**Dataset content**
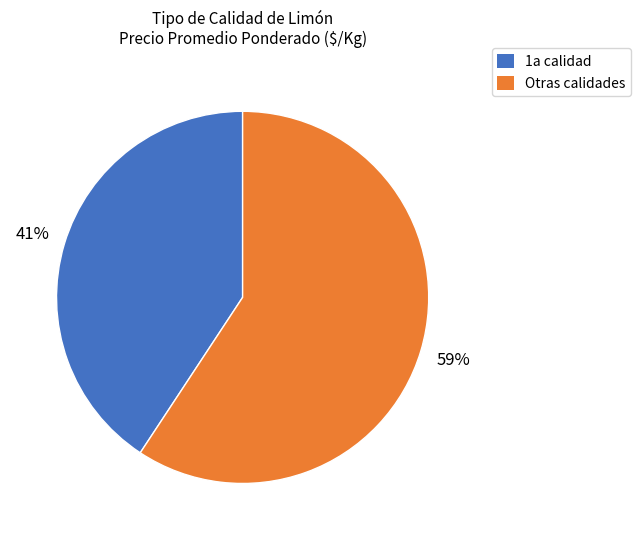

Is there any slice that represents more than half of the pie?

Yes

* * *

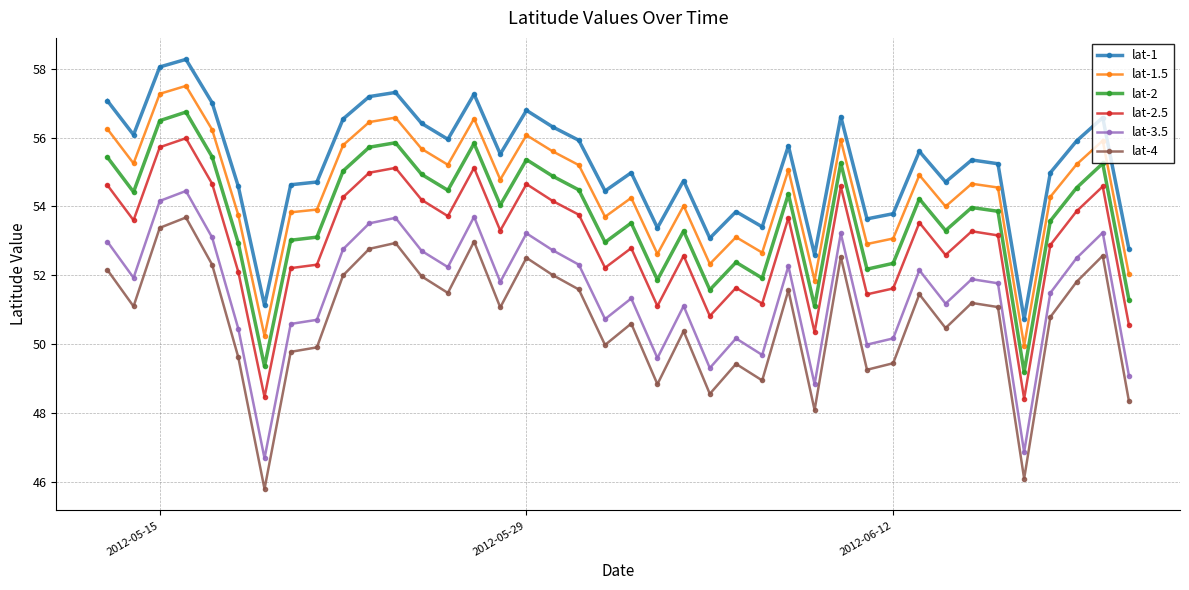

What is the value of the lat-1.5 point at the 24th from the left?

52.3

--

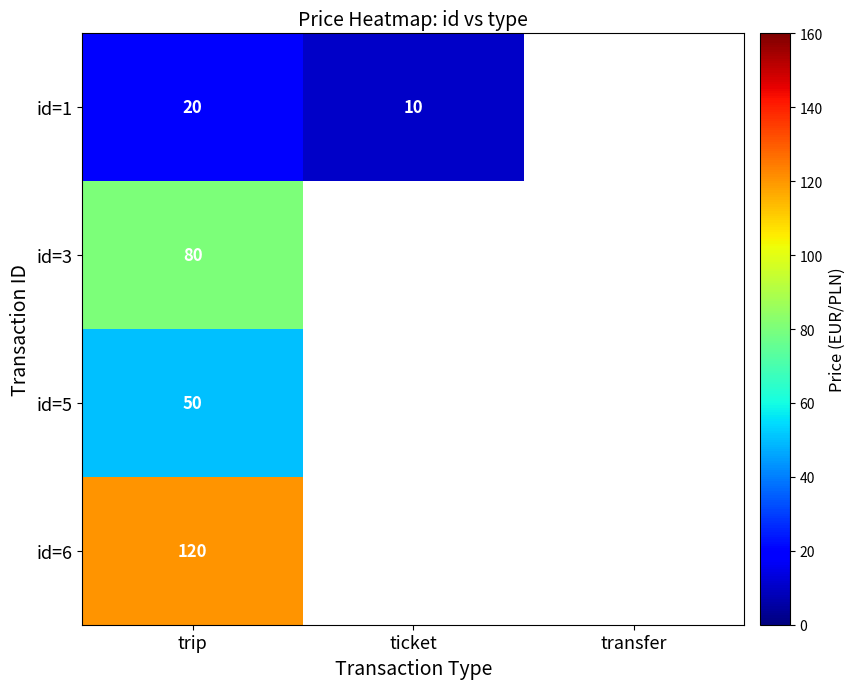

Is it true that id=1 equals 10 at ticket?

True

**Instructions to follow**
How many lines in the material above contain the string "that"? Matching is case-sensitive. Reply with the number alone.

**Solution for this exercise**
2